Sudan conflict poses credit negative risk to neighboring countries, says Moody’s
If the ongoing conflict in Sudan continues for a prolonged period, it could pose a credit-negative risk to neighboring countries and multilateral development banks, warned Moody’s Investors Service.
The global rating agency said the conflict would have major economic consequences in the region, including negative impacts on MDBs and overall nonperforming loans.
“If the conflict descends into a prolonged civil war, destruction of social and physical infrastructure would have lasting economic consequences, weighing on MDB asset quality in Sudan, along with overall nonperforming loans and liquidity,” said Moody’s in a note released on Monday.
On April 15, a fight broke out between the army and paramilitary Rapid Support Forces in Khartoum, the capital city of Sudan.
The conflict derailed an internationally backed plan for a transition to civilian rule after the ousting in 2019 of Omar al Bashir, the Islamist president who had himself seized power in a 1989 coup.
“The fighting has caused significant damage to major infrastructure in Khartoum, such as the international airport, hospitals and schools, and has forced most economic activity and government business to halt as civilians shelter in their homes,” added Moody’s.
The note warned that a probable spillover of the conflict to neighboring countries would trigger broader asset-quality concerns for MDBs with a higher concentration of loans in Chad, South Sudan, Ethiopia and Egypt.
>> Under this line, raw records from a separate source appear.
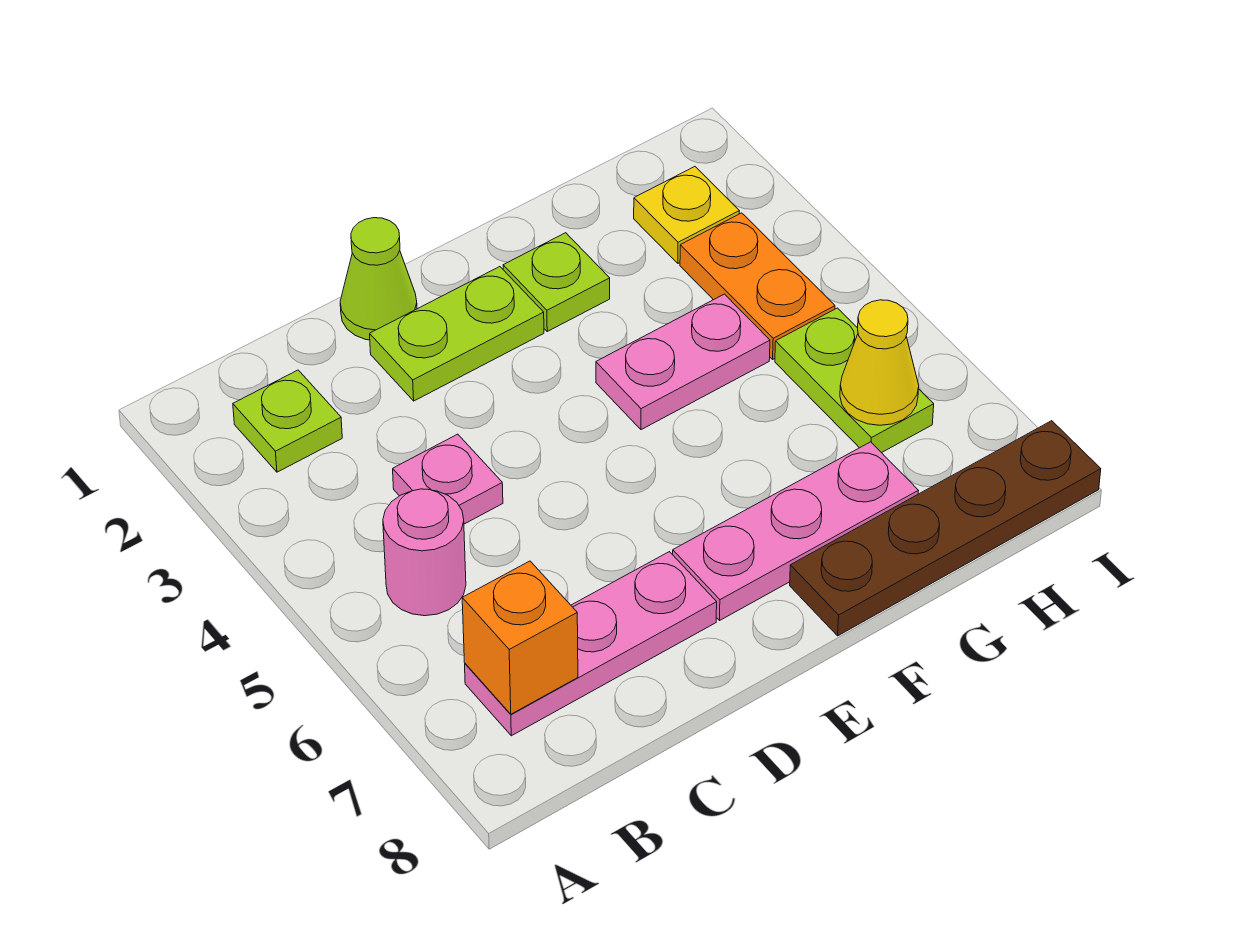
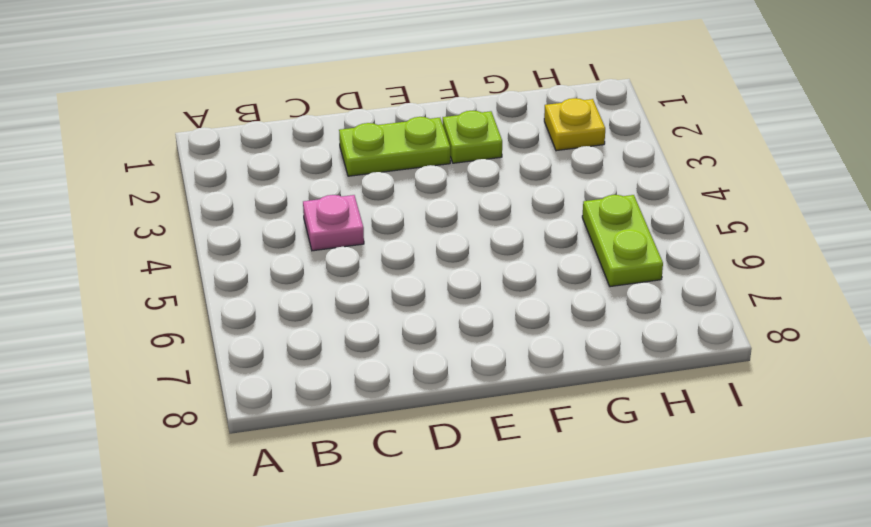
none -> lime 1x1 plate [233,370,342,472]
none -> pink 1x1 round brick [383,489,466,616]
none -> pink 1x3 plate [465,552,717,736]

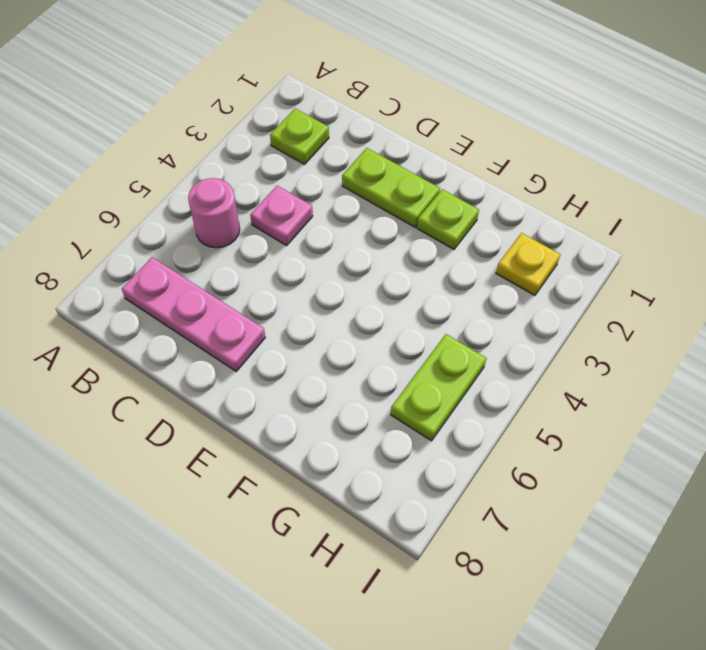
none -> lime 1x1 cone [340,218,417,340]
none -> pink 1x3 plate [673,442,919,620]
none -> pink 1x2 plate [596,294,770,430]

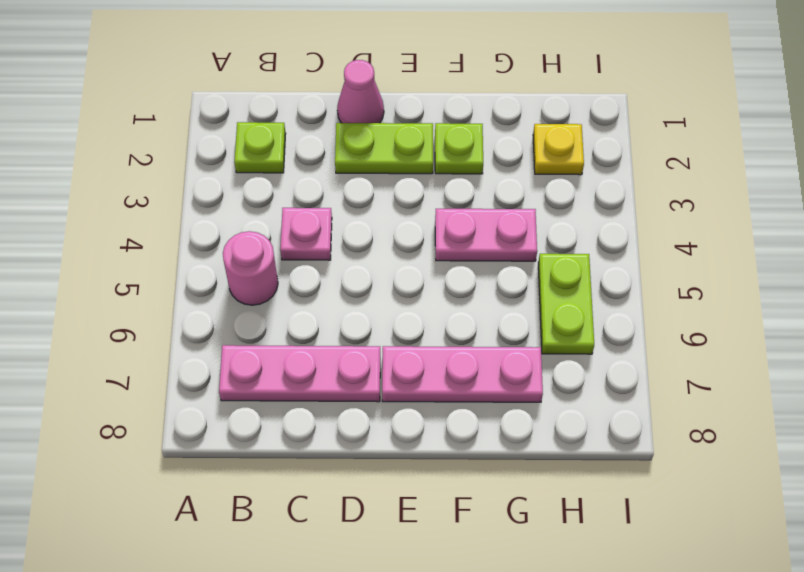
pink 1x1 cone [337,60,384,123] -> lime 1x1 cone [340,218,417,340]
none -> brown 1x4 plate [790,421,1101,636]
none -> orange 1x2 plate [680,213,835,359]
none -> orange 1x1 brick [462,561,578,714]

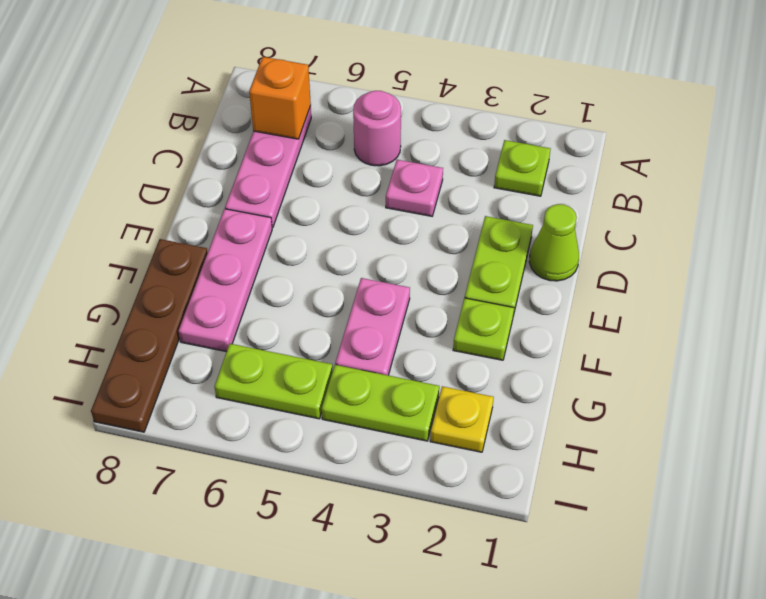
lime 1x2 plate [322,365,439,441] -> orange 1x2 plate [680,213,835,359]
none -> yellow 1x1 cone [840,300,919,425]

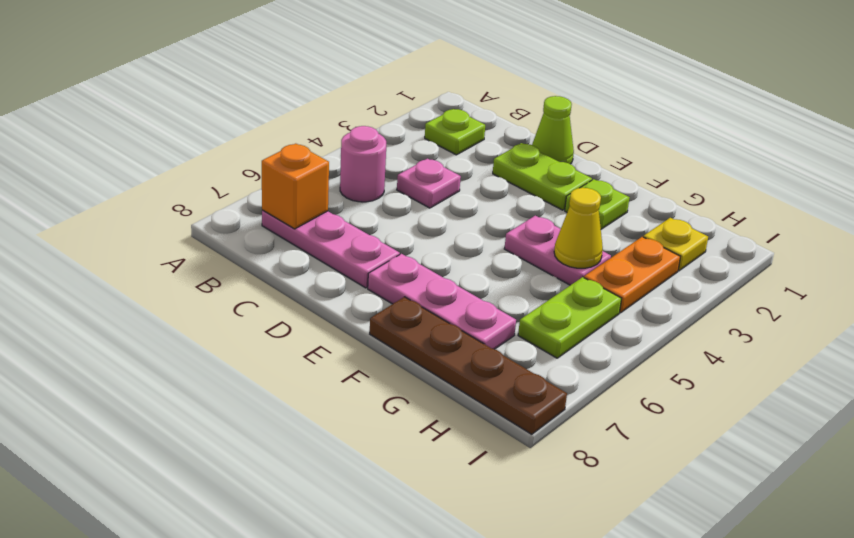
yellow 1x1 cone [554,188,603,268] -> yellow 1x1 cone moved to [840,300,919,425]

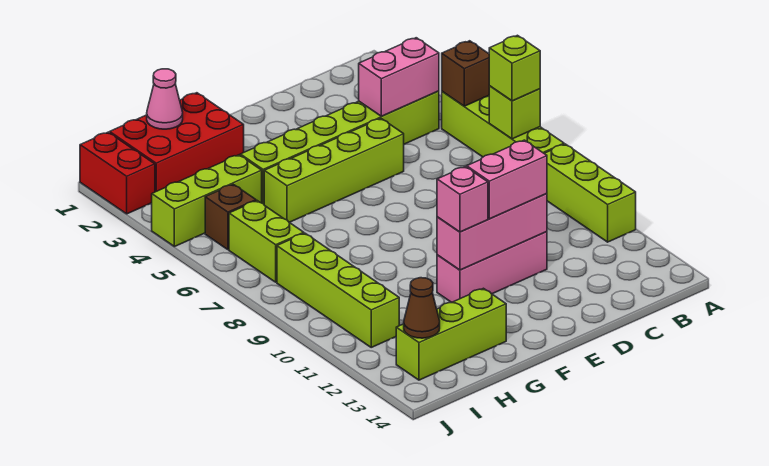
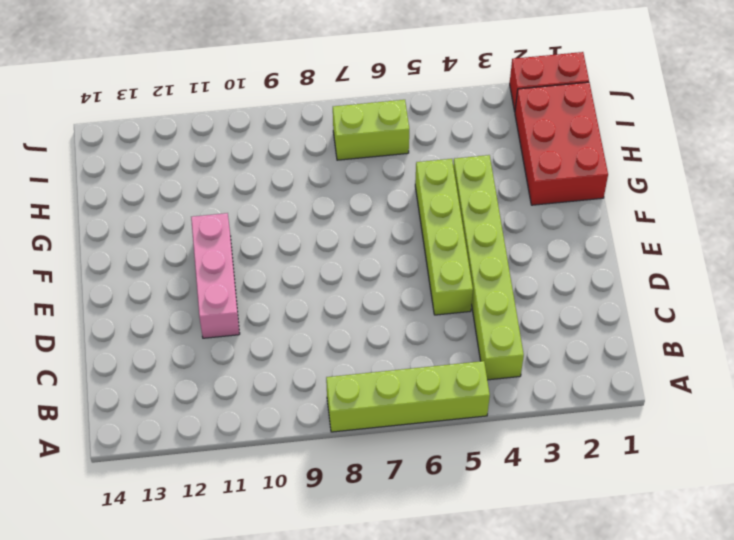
none -> lime 1x3 brick [544,144,636,242]
none -> lime 1x3 brick [396,288,506,380]
none -> lime 1x3 brick [152,155,262,247]

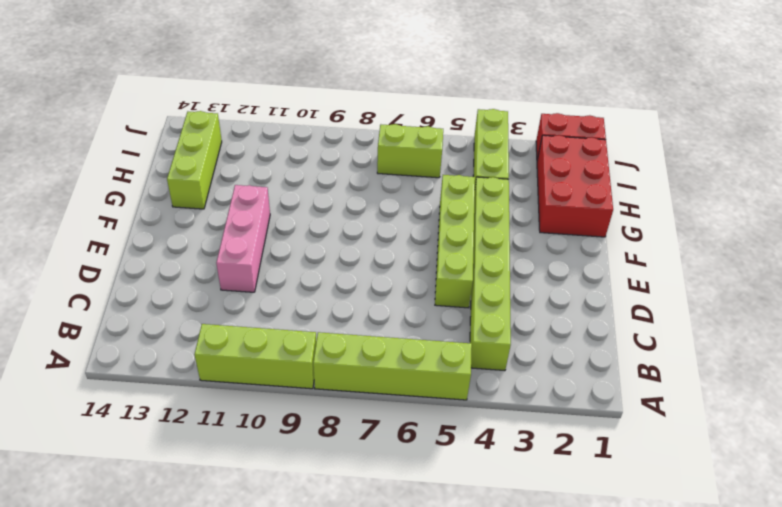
none -> brown 1x1 brick [205,184,256,250]
none -> lime 1x4 brick [277,233,399,347]
none -> brown 1x1 brick [442,41,489,106]

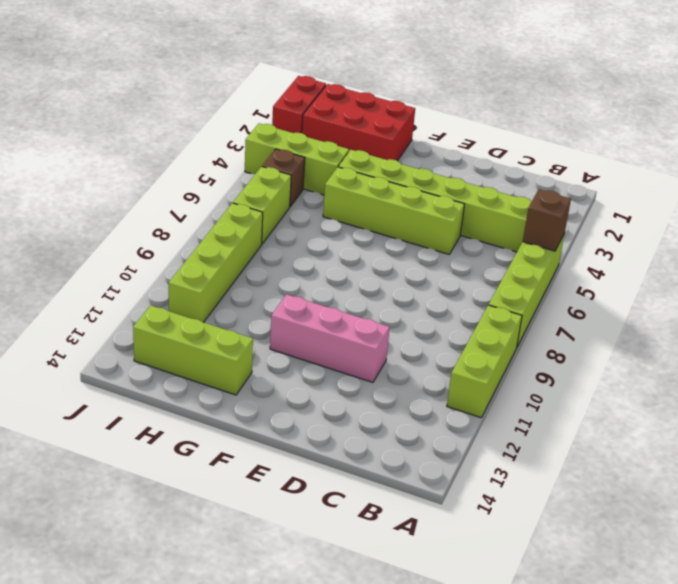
none -> lime 1x1 brick [489,86,540,139]
none -> pink 1x2 brick [359,38,439,116]
none -> pink 1x3 brick [437,194,547,270]

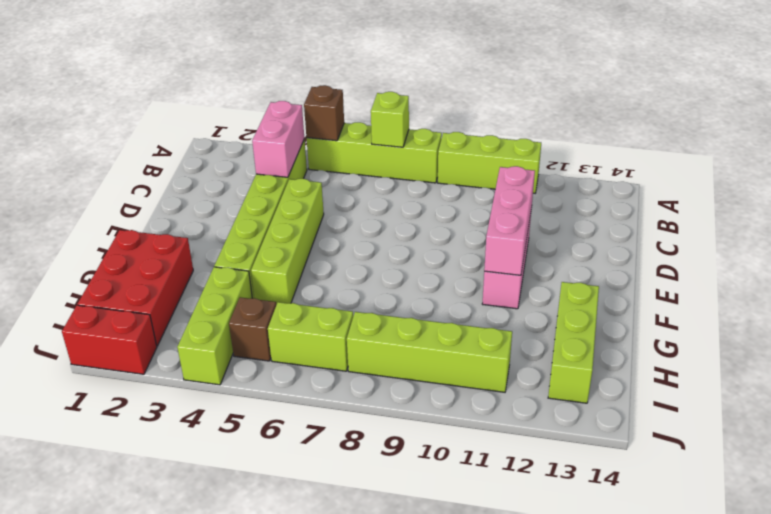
none -> pink 1x1 cone [147,69,183,129]
none -> brown 1x1 cone [404,278,440,338]
none -> lime 1x1 brick [489,35,540,101]

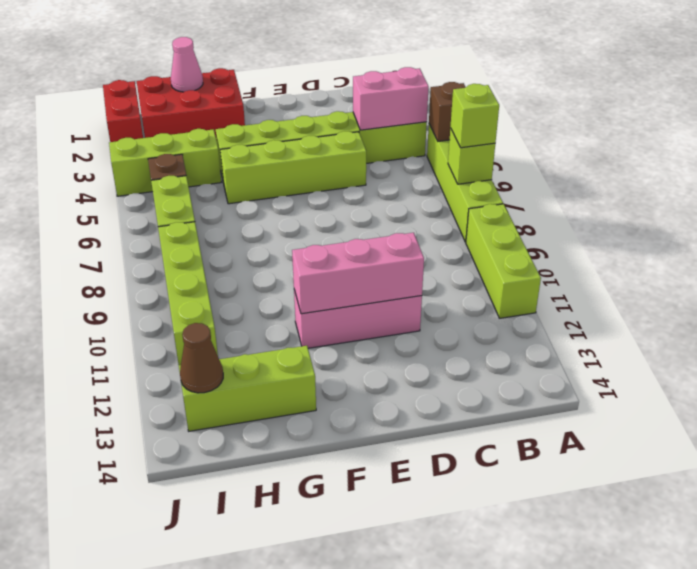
none -> pink 1x2 brick [467,140,547,219]
none -> pink 1x1 brick [437,167,488,232]

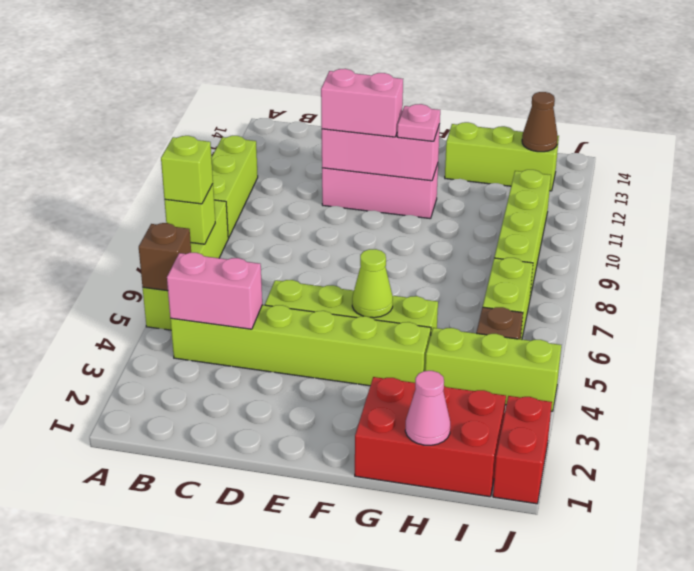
lime 1x1 cone [352,249,393,318] -> none
pink 1x1 plate [397,104,440,141] -> pink 1x1 brick [437,167,488,232]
Moody’s pointed out that Trade and Development Bank had loans worth $931 million in Sudan as of the end of December 2022, and 95 percent of this exposure is in the form of trade finance facilities previously used to fund food and fuel imports.
The report added that the Islamic Corp. for the Development of the Private Sector had an exposure to Sudan equal to 1.3 percent of total assets in the first quarter of 2023. However, it had already fully provisioned and significantly marked down its credit and equity exposures.
Islamic Development Bank, African Development Bank and International Development Association have exposures to Sudan of less than 1 percent of development-rated assets. The preferred creditor status means that, even if the exposure becomes nonperforming, the loans will not be written off and should be eventually repaid.